In the course of ten pages we go from a young girl getting a strange gift to her literally destroying cities with said gift. The body count is immeasurable. To say a lot of people get killed would be an understatement. Carnadine and the other members of the “club” use a map of the US to stick needles on cities, like voodoo on a mass scale, New Orleans, Baltimore, San Antonio (“There were some of us who liked that place and wished that it could have been spared.”), and so on down the line. The situation escalates so much in such a short space that it becomes funny in a fucked-up way, having just the right cadence for a dark joke.
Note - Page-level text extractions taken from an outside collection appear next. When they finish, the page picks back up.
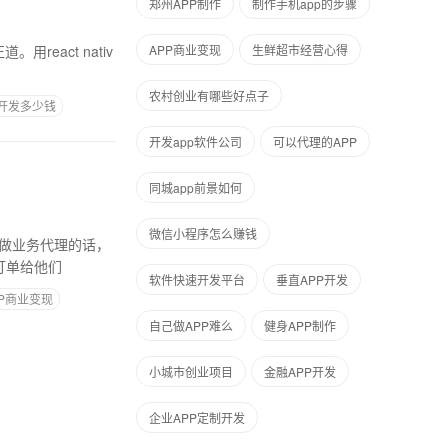
郑州APP制作
制作手机app的步骤
eact nativ
APP商业变现
生鲜超市经营心得
农村创业有哪些好点子
P开发多少钱
开发app软件公司
可以代理的APP
同城app前景如何
微信小程序怎么赚钱
是做业务代理的话，
订单给他们
软件快速开发平台
垂直APP开发
PP商业变现
自己做APP难么
健身APP制作
小城市创业项目
金融APP开发
企业APP定制开发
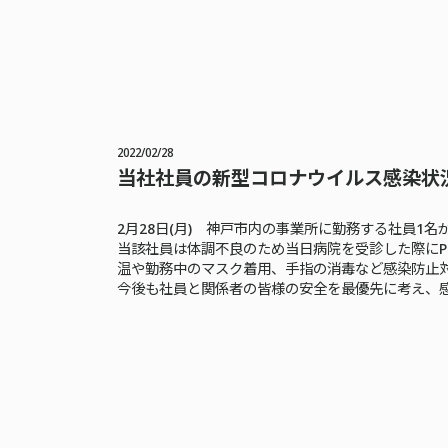
2022/02/28
当社社員の新型コロナウイルス感染状
2月28日(月) 神戸市内の事業所に勤務する社員1
当該社員は体調不良のため当日病院を受診した際にP
温や勤務中のマスク着用、手指の消毒など感染防止
今後も社員と関係者の皆様の安全を最優先に考え、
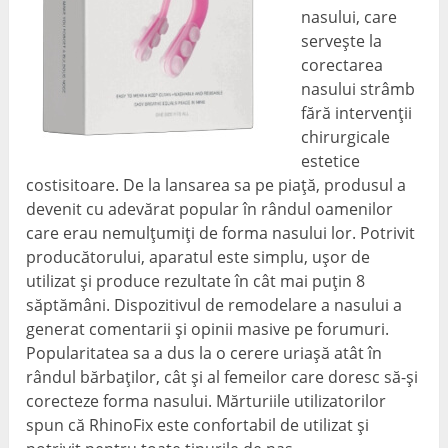
nasului, care
servește la
corectarea
nasului strâmb
fără intervenții
chirurgicale
estetice
costisitoare. De la lansarea sa pe piață, produsul a
devenit cu adevărat popular în rândul oamenilor
care erau nemulțumiți de forma nasului lor. Potrivit
producătorului, aparatul este simplu, ușor de
utilizat și produce rezultate în cât mai puțin 8
săptămâni. Dispozitivul de remodelare a nasului a
generat comentarii și opinii masive pe forumuri.
Popularitatea sa a dus la o cerere uriașă atât în ​​
rândul bărbaților, cât și al femeilor care doresc să-și
corecteze forma nasului. Mărturiile utilizatorilor
spun că RhinoFix este confortabil de utilizat și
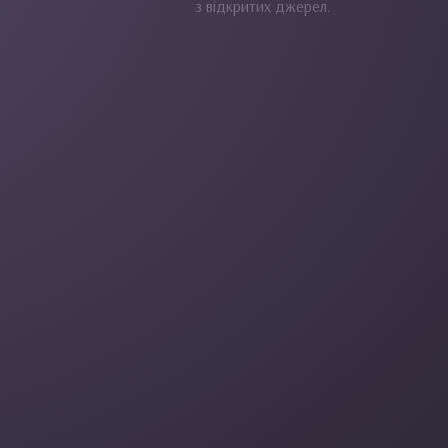
з відкритих джерел.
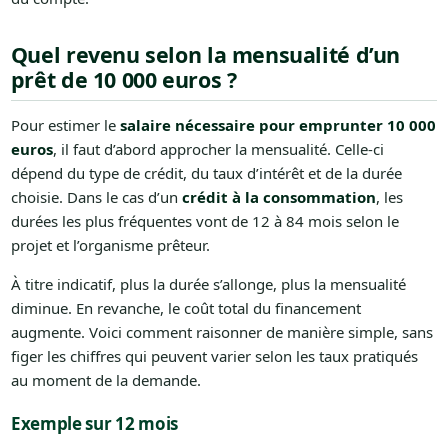
Quel revenu selon la mensualité d’un
prêt de 10 000 euros ?
Pour estimer le
salaire nécessaire pour emprunter 10 000
euros
, il faut d’abord approcher la mensualité. Celle-ci
dépend du type de crédit, du taux d’intérêt et de la durée
choisie. Dans le cas d’un
crédit à la consommation
, les
durées les plus fréquentes vont de 12 à 84 mois selon le
projet et l’organisme prêteur.
À titre indicatif, plus la durée s’allonge, plus la mensualité
diminue. En revanche, le coût total du financement
augmente. Voici comment raisonner de manière simple, sans
figer les chiffres qui peuvent varier selon les taux pratiqués
au moment de la demande.
Exemple sur 12 mois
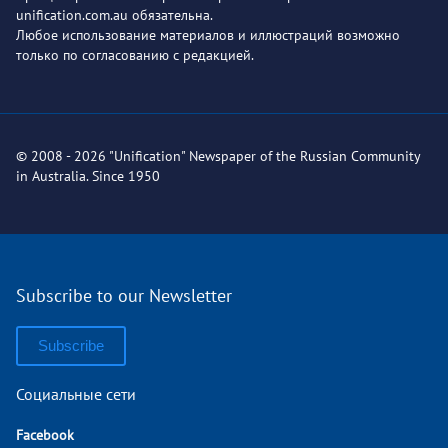
unification.com.au обязательна.
Любое использование материалов и иллюстраций возможно
только по согласованию с редакцией.
© 2008 - 2026 "Unification" Newspaper of the Russian Community
in Australia. Since 1950
Subscribe to our Newsletter
Subscribe
Социальные сети
Facebook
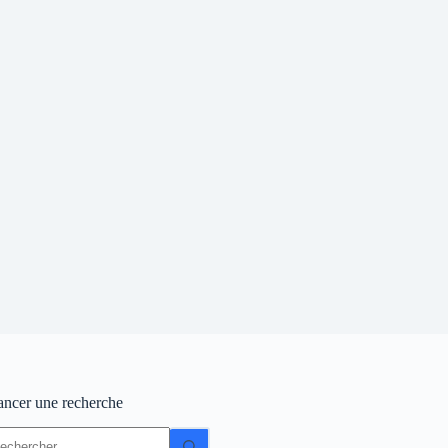
ancer une recherche
ucun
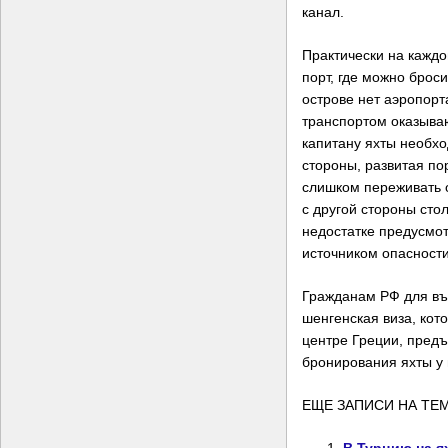
канал.
Практически на каждо
порт, где можно броси
острове нет аэропор
транспортом оказыва
капитану яхты необхо
стороны, развитая по
слишком переживать о
с другой стороны сто
недостатке предусмот
источником опасности
Гражданам РФ для въ
шенгенская виза, ко
центре Греции, пред
бронирования яхты у 
ЕЩЕ ЗАПИСИ НА ТЕМ
В Турцию на я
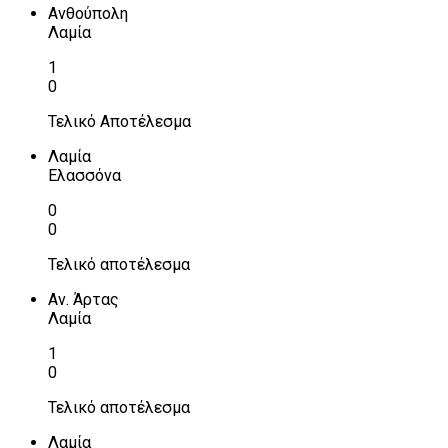
Ανθούπολη
Λαμία
1
0
Τελικό Αποτέλεσμα
Λαμία
Ελασσόνα
0
0
Τελικό αποτέλεσμα
Αν. Άρτας
Λαμία
1
0
Τελικό αποτέλεσμα
Λαμία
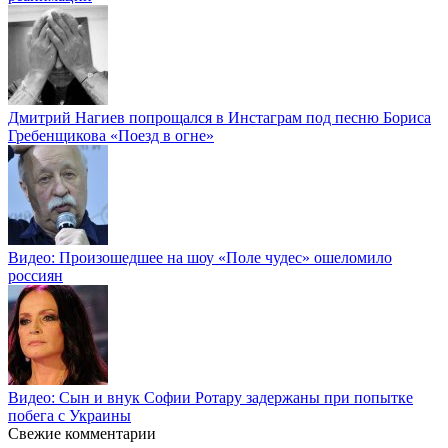
Дмитрий Нагиев попрощался в Инстаграм под песню Бориса
Гребенщикова «Поезд в огне»
Видео: Произошедшее на шоу «Поле чудес» ошеломило
россиян
Видео: Сын и внук Софии Ротару задержаны при попытке
побега с Украины
Свежие комментарии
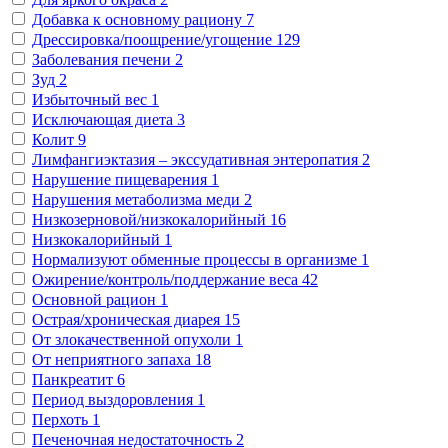
Добавка к основному рациону
7
Дрессировка/поощрение/угощение
129
Заболевания печени
2
Зуд
2
Избыточный вес
1
Исключающая диета
3
Колит
9
Лимфангиэктазия – экссудативная энтеропатия
2
Нарушение пищеварения
1
Нарушения метаболизма меди
2
Низкозерновой/низкокалорийный
16
Низкокалорийный
1
Нормализуют обменные процессы в организме
1
Ожирение/контроль/поддержание веса
42
Основной рацион
1
Острая/хроническая диарея
15
От злокачественной опухоли
1
От неприятного запаха
18
Панкреатит
6
Период выздоровления
1
Перхоть
1
Печеночная недостаточность
2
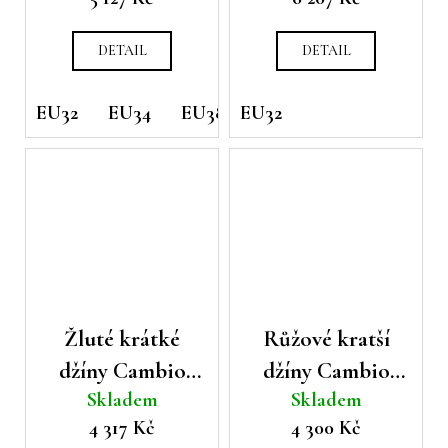
Clementine s
pase
potiskem
DETAIL
DETAIL
EU32
EU34
EU38
EU32
EU40
EU42
Žluté krátké
Růžové kratší
džíny Cambio
džíny Cambio
Skladem
Skladem
Piper
Francesca s
4 317 Kč
4 300 Kč
rozšířenými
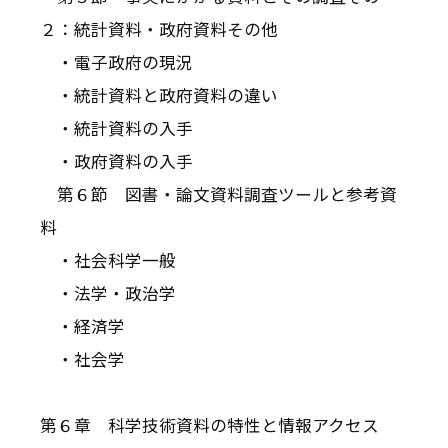
２：統計資料・政府資料その他
・電子政府の現況
・統計資料と政府資料の違い
・統計資料の入手
・政府資料の入手
第６節 図書・論文資料調査ツールと参考資
料
・社会科学一般
・法学・政治学
・経済学
・社会学
第６章 科学技術資料の特性と情報アクセス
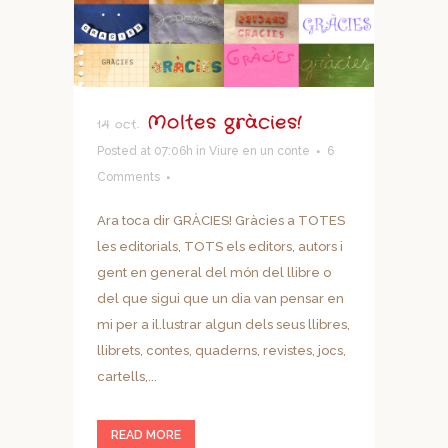
Moltes gràcies!
14 oct.
Posted at 07:06h
in
Viure en un conte
6
Comments
Ara toca dir GRÀCIES! Gràcies a TOTES
les editorials, TOTS els editors, autors i
gent en general del món del llibre o
del que sigui que un dia van pensar en
mi per a il.lustrar algun dels seus llibres,
llibrets, contes, quaderns, revistes, jocs,
cartells,...
READ MORE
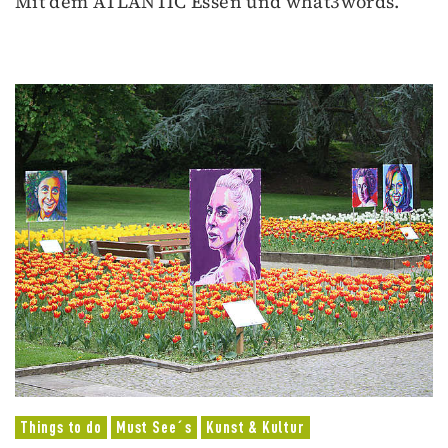
Mit dem ATLANTIC Essen und what3words.
Things to do
Must See´s
Kunst & Kultur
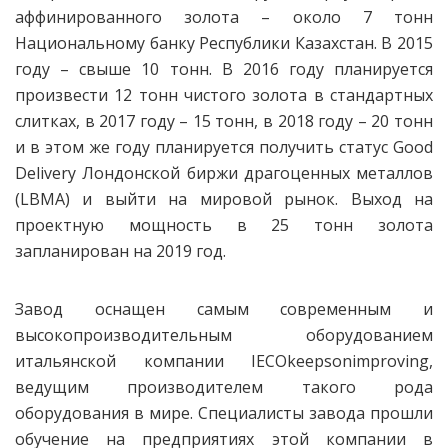
аффинированного золота
–
около 7 тонн
Национальному банку Республики Казахстан.
В 2015
году – свыше 10 тонн. В 2016 году планируется
произвести 12 тонн чистого золота в стандартных
слитках, в 2017 году – 15 тонн, в 2018 году – 20 тонн
и в этом же году планируется получить статус Good
Delivery Лондонской биржи драгоценных металлов
(LBMA) и выйти на мировой рынок. Выход на
проектную мощность в 25 тонн золота
запланирован на 2019 год.
Завод оснащен самым современным и
высокопроизводительным оборудованием
итальянской компании IECOkeepsonimproving,
ведущим производителем такого рода
оборудования в мире. Специалисты завода прошли
обучение на предприятиях этой компании в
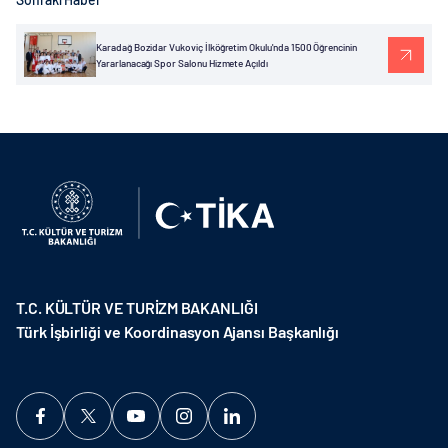
Karadağ Bozidar Vukoviç İlköğretim Okulu'nda 1500 Öğrencinin
Yararlanacağı Spor Salonu Hizmete Açıldı
T.C. KÜLTÜR VE TURİZM BAKANLIĞI
Türk İşbirliği ve Koordinasyon Ajansı Başkanlığı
Had Lafferty written this as a serious story (although I do think he’s trying to make a serious point with it, which is not the same thing) it would surely be one of the bleakest SF short stories of the ’60s. But thankfully it’s not serious.
A Step Farther Out
Sorry for another short review (by my standards), but then this is a concise story, and a very nicely constructed one at that. Lafferty has surprised me a couple times and this is one of them. When to authors I’m not personally fond of I’m always (maybe not “always,” I do have limits, but you know what I mean) up for giving them another chance. I mean for fuck’s sake I’ve read more than one Piers Anthony novel and I’m looking to read another one soon. Lafferty is a much better writer than Anthony, even if he can be too much for me, so we’ll be seeing him here again eventually—so in like, a year, maybe two years depending.